→ Tarea 1
Responde estas preguntas sobre el texto de las madres:
(a) ¿Con qué compara el texto a las madres?
(b) ¿Con cuántos días de antelación divisaba unas jiteras la madre de quien narra?
(c) ¿Qué hierba se ponía a hervir en el cazo?
→ Tarea 2
Escribe, por favor, una continuación del texto de las madres a partir de su última oración.

→ Sección del documento
--- --- ---

Las madres son como esos observatorios del espacio que están colocados en puntos estratégicos en las alturas de las montañas para contemplar los planetas y todos los movimientos del cosmos. Tienen un telescopio especial, e incluso podría decirse que hasta espacial, que analiza cada movimiento que hacen sus hijos y son capaces de medir hasta el crecimiento diario de pelos y uñas.

Mi madre se guiaba mucho por lo que comíamos y divisaba unas jiteras con dos días de antelación, sólo necesitaba comprobar los restos que quedaban en los platos o, simplemente, que no eras capaz de comerte la pringá del puchero. Ahí ya estaban las pruebas claras de que el estómago estaba petando y, en menos que cantaba un gallo, ya hervía el agua en el cazo para ponerte hasta las trancas de hierba luisa.

--- --- ---

→ Registros proporcionados
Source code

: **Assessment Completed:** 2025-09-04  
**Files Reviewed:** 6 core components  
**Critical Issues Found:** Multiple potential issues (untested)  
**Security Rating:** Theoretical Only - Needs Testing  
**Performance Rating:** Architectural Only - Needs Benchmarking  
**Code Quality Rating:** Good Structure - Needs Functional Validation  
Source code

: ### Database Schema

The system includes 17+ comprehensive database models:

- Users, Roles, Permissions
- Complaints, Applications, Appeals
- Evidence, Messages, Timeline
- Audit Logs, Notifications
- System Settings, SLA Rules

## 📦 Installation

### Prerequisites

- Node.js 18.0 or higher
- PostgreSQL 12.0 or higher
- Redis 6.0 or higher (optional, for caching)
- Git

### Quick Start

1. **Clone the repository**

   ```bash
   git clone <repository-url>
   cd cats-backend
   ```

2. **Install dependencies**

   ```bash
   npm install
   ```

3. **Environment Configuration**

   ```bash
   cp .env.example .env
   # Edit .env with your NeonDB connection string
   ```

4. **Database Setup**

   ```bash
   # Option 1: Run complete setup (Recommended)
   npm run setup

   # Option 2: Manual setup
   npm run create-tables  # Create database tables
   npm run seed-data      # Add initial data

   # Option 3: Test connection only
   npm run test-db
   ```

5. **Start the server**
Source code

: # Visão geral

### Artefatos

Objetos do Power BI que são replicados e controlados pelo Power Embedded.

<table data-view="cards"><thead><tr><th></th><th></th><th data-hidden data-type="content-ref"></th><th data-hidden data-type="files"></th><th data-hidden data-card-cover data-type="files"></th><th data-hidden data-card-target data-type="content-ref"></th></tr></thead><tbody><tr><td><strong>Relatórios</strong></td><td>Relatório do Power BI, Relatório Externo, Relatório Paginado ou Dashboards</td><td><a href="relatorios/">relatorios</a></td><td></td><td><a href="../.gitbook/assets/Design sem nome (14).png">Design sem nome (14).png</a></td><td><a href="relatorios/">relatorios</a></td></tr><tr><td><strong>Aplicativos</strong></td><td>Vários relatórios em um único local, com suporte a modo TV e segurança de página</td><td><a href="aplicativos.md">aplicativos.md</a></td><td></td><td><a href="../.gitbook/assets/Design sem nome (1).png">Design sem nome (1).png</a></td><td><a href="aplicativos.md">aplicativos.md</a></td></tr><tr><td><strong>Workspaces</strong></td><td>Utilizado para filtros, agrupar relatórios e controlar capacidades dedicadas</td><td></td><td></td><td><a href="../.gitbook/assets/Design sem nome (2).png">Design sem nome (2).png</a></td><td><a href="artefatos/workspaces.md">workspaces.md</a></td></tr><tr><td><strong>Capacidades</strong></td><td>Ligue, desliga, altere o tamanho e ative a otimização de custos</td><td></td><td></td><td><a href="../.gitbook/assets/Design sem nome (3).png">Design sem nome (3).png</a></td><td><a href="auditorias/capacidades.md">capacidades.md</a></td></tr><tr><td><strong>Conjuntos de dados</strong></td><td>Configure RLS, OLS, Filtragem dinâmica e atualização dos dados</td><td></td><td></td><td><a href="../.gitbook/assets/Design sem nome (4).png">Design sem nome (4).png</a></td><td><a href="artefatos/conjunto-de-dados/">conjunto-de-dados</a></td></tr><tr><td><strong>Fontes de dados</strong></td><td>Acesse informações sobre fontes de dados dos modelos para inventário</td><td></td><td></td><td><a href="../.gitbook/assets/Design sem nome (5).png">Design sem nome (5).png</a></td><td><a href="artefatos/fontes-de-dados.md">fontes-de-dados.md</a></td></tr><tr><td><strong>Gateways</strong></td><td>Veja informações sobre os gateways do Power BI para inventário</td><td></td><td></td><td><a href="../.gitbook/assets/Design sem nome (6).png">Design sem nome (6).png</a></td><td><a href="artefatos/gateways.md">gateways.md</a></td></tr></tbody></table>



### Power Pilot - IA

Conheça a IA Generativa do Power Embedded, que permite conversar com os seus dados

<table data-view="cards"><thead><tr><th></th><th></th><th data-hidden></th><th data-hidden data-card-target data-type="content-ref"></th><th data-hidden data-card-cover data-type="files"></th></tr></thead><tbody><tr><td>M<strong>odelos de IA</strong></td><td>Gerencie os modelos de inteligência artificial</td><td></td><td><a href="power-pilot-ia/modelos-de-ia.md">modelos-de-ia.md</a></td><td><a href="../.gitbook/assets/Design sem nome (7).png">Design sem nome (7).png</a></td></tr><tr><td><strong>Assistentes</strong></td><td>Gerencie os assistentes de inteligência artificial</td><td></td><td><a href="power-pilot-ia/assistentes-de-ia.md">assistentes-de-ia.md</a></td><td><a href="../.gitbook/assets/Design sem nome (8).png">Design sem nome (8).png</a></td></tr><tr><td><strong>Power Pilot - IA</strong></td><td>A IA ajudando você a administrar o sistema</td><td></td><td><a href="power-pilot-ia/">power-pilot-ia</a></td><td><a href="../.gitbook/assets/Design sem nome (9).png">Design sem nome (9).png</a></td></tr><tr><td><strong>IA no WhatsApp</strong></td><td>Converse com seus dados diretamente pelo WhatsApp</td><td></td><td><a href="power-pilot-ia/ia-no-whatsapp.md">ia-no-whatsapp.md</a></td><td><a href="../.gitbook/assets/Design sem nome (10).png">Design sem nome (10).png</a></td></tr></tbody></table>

--- --- ---

→ Respuesta 1
(a) Con los observatorios del espacio colocados en puntos estratégicos en las alturas de las montañas.
(b) Con dos días de antelación.
(c) Hierba luisa.

→ Respuesta 2
Era la medicina de la época. Las madres, los referidos observatorios de la infancia, tenían remedio para casi todo lo que podía pasarte, eran los doctores de cada casa y lo mismo te ponían a hacer gárgaras con miel y limón porque te dolía la garganta que te hervían unas hojas de poleo para que expulsaras los gases.

Las cosas eran así, el orégano cocido nos quitaba la tos y, si la cosa se ponía seria durante la noche y no desaparecía, cortaban una cebolla por la mitad y le pinchaban unos clavos de comer. En realidad, nunca supe para qué servía el invento pero sí que recuerdo la mezcla de olores que hacía debatirnos entre la malaje de la cebolla y la sutileza del clavo.

En honor a la verdad, conservo mejores recuerdos de las unturitas de Vicks VapoRub que descongestionaban la nariz, aunque, en realidad, lo que más sanaba eran los masajes de las manos maternas y los besitos en la frente para comprobar si tenías fiebre. Esa combinación era el mejor de los tratamientos médicos.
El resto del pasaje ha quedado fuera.